The Zurich Centre for Linguistics, together with the Institute of Computational Linguistics and the Department of General Linguistics, are offering a small project to an advanced student who is interested in the interaction between computational linguistics and psycholinguistics. He or she will conduct two pilot studies and review relevant literature. Work comprises about 200 hours and will take place between about September 2012 and February 2013.
The project investigates the role of ambiguity, context, argument structure, fixedness and native-like use of collocations in language acquisition and natural language processing. The following questions will be addressed in the pilot studies:
- how formulaic is child language (L1)?
- how difficult is learner language (L2) to process for native speakers when non-native-like utterances are used, how much does it lead to ambiguity?
- up to which point can automatic parsers be used to model human addressees?
- how much does the discourse context disambiguate language, and how can computers learn from the context?
Pilot study 1: We will measure some aspects of L1 fixedness using the CHILDES corpus by investigating the distribution of n-grams, exact repetition versus productive use of modified variants, and creative use of syntactic operations.

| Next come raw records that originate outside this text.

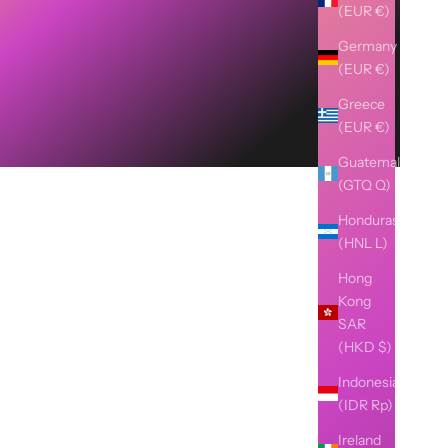
(EUR €)
Germany
(EUR €)
Greece
(EUR €)
Guatemala
(GTQ Q)
Honduras
(HNL L)
Hong
Kong
SAR
(HKD $)
Indonesia
(IDR Rp)
Ireland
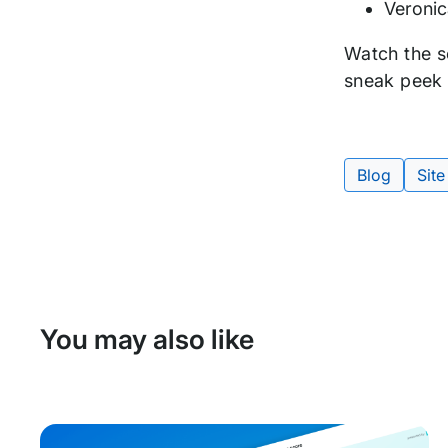
Veronic
Watch the s
sneak peek 
Blog
Site
Tags:
You may also like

Pilot study 2: We will use a learner English or German corpus to assess similarities between human and automatic parsing. Are automatic parser error rates higher on L2 utterances than on their corrected counterparts? Are automatic parser error rates higher if permissible but unexpected syntactic operations and synonyms are used?
Prerequisites: considerable experience in computational linguistics and basic knowledge of psycholinguistics are required, coupled with an active interest in the subject, and the ability to program and work independently.